Only 13% of listed Raffall competitions on Loquax end in a house giveaway. The rest? Either cash payouts, quiet flops, or dramatic social media spirals.
→ Loquax stats via: https://loquax.co.uk
House Raffles vs. Real Estate: Side-by-Side Showdown
Feature | Traditional Sale | Property Raffle |
---|---|---|
Upfront Cost | Agent fees, marketing | Website fees, Google Ads, posters |
Chance of Success | Medium (market-driven) | Low for private sellers, high for pros |
Timeline | 3–6 months | 1–3 months (if lucky) |
Extra Drama | Low | High – trolls, scammers, burnout |
Bonus Car Thrown In? | Never | Sometimes (hi, BMW!) |
Raffle MVPs and Epic Fails
- MVP: Imelda Collins, who raffled her Irish cottage for £5 a pop, hit the media jackpot, and made enough to fund several gap years.

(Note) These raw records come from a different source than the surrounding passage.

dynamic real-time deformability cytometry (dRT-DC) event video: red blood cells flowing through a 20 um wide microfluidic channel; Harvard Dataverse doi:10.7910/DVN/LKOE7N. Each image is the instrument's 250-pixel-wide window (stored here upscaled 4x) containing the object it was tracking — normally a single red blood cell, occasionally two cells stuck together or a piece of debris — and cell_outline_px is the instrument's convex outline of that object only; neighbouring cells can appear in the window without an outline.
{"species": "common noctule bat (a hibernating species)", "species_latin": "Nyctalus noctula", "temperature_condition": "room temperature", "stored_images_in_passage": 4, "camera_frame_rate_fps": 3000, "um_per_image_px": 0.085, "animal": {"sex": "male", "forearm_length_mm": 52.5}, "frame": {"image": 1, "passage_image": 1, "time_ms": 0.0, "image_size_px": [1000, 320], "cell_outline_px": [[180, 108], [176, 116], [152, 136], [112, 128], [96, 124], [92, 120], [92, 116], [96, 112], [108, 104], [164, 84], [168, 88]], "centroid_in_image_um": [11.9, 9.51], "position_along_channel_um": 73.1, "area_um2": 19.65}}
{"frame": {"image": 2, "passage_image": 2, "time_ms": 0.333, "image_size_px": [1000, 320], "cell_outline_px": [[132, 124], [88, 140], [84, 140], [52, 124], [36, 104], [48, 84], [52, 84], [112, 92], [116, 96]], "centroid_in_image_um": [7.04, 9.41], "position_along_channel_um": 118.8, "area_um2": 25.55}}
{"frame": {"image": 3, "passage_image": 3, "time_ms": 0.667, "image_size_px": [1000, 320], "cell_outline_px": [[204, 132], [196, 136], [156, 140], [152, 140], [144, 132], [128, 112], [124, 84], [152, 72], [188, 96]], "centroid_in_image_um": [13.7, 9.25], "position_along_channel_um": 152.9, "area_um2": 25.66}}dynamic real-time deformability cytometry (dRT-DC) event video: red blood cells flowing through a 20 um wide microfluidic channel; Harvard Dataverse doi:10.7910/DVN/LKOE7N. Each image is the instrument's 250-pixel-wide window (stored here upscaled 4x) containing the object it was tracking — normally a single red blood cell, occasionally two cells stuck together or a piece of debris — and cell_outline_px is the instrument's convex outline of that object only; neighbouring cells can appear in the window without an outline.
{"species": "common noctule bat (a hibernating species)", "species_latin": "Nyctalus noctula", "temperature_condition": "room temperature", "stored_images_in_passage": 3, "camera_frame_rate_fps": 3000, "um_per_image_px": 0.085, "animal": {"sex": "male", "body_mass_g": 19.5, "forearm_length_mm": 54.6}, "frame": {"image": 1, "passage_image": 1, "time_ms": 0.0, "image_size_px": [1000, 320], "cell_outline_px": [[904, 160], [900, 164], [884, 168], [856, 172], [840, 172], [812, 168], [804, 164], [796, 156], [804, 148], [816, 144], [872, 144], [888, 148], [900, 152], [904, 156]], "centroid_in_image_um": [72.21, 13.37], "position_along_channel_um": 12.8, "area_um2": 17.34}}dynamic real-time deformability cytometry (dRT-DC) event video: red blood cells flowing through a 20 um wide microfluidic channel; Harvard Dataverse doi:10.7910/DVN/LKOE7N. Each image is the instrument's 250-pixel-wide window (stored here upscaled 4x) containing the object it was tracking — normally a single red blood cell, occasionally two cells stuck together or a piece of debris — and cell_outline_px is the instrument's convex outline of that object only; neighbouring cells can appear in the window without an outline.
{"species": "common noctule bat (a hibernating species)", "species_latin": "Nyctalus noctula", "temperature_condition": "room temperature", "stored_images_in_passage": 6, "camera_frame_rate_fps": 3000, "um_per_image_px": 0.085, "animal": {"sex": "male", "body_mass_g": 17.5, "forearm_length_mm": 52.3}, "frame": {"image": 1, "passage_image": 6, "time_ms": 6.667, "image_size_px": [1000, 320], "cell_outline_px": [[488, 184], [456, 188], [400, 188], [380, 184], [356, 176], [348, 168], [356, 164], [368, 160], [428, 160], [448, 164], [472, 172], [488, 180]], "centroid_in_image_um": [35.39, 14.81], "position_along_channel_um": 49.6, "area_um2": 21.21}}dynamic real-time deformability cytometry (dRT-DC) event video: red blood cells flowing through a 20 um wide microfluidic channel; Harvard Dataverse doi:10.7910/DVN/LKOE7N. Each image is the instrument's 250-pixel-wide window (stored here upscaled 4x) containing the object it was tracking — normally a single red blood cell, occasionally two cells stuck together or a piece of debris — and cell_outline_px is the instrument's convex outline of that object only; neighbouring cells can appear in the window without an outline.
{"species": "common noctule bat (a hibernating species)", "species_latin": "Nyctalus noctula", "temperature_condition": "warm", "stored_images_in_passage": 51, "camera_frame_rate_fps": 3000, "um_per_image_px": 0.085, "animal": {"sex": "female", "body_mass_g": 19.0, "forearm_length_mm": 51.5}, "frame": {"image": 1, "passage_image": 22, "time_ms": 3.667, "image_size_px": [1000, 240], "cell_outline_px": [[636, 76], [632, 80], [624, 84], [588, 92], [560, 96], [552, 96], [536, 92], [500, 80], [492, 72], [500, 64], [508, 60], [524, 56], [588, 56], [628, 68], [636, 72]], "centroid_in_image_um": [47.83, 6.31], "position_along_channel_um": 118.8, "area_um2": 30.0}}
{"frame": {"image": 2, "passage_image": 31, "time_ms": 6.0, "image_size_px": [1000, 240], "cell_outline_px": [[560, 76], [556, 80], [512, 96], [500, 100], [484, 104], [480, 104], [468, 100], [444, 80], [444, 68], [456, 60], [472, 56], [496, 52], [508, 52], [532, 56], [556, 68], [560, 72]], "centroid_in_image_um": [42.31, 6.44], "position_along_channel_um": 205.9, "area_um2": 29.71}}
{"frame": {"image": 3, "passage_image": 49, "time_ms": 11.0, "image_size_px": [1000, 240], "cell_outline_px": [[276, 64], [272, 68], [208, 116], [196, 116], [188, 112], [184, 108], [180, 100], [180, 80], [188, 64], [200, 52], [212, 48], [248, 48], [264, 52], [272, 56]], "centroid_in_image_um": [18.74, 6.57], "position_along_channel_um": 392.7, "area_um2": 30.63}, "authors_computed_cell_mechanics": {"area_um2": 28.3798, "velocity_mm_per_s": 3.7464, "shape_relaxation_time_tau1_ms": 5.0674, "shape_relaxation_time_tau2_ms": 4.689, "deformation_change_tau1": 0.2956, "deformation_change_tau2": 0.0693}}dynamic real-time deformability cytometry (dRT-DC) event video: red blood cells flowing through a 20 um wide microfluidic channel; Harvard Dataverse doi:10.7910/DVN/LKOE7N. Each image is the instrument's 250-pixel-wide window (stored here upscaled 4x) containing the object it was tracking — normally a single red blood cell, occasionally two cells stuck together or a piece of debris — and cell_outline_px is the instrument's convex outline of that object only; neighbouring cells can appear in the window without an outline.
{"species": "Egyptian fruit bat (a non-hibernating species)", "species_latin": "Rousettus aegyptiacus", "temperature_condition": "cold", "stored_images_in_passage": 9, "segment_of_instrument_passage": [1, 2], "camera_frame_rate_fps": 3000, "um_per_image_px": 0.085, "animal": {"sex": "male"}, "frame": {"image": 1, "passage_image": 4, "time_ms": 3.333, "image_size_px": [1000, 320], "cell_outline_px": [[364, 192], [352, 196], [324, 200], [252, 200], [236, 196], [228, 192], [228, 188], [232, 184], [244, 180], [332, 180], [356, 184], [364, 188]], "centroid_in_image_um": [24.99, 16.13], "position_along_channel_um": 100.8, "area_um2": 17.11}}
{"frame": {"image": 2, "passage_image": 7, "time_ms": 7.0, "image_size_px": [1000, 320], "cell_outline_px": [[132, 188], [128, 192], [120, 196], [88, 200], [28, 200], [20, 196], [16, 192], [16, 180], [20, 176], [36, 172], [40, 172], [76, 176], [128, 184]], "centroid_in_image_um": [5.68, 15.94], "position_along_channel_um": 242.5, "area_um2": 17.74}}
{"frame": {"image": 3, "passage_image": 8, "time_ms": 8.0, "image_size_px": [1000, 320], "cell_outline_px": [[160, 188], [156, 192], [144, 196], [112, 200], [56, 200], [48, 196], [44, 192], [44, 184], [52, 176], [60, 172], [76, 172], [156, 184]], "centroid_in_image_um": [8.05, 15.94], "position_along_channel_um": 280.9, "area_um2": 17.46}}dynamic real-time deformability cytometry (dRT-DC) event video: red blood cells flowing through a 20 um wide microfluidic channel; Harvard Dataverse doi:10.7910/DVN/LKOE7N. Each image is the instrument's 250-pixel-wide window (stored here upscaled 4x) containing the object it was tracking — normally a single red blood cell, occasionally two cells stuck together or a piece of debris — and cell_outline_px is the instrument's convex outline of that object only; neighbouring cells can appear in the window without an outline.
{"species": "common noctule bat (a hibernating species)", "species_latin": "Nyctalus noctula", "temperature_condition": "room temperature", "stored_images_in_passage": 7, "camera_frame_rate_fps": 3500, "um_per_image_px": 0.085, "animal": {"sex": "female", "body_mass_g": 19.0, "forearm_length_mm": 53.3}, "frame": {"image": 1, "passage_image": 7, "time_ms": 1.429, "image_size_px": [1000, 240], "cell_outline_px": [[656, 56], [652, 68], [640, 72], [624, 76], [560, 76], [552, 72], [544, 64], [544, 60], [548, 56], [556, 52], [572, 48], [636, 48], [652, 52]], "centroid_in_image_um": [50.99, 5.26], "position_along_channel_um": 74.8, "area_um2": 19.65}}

- FAIL: Karen Sugden, whose heartfelt plan to help a first-time buyer got outbid by cold, hard investor logic.
- ETHICS AWARD: Adam Thwaites, who gave away his home anyway to a young woman trying to get on the ladder – despite financial loss.
Legal Loopholes & Regulatory Grey Areas
Most raffles operate in the twilight zone of UK gambling law:
- Free Draws: Include free postal entry = not gambling
- Prize Competitions: Ask a hard question = legal workaround
- Gambling Commission: No licence required
But Jason Dale warns:
“These sites are right on the border of gambling. Someone spent £10,000 on tickets once. No red flags get raised like they would with bingo or betting apps.”
Aussie Angle: The Rowcrofts Made It, But Would They Do It Again?
Short answer? Absolutely not.
“I didn’t sleep for 45 days… it was like giving birth,” said Natalie, who now lives with her family in Brisbane and keeps the old raffle sign in the garage like a cursed relic.
“Can we just burn it now?” she asked.
“No way,” said Brad. “It’s a piece of history.”
Final Threads: Dreams vs. Drama
Raffling your house can:
Change your life
Launch you into media stardom
Burn through your sanity like a sausage sizzle gone rogue
But it’s not a guaranteed win. If you’re not part hustler, part publicist, part emotional support animal, best stick to the agent – or maybe just sell some raffle tickets for a meat tray instead.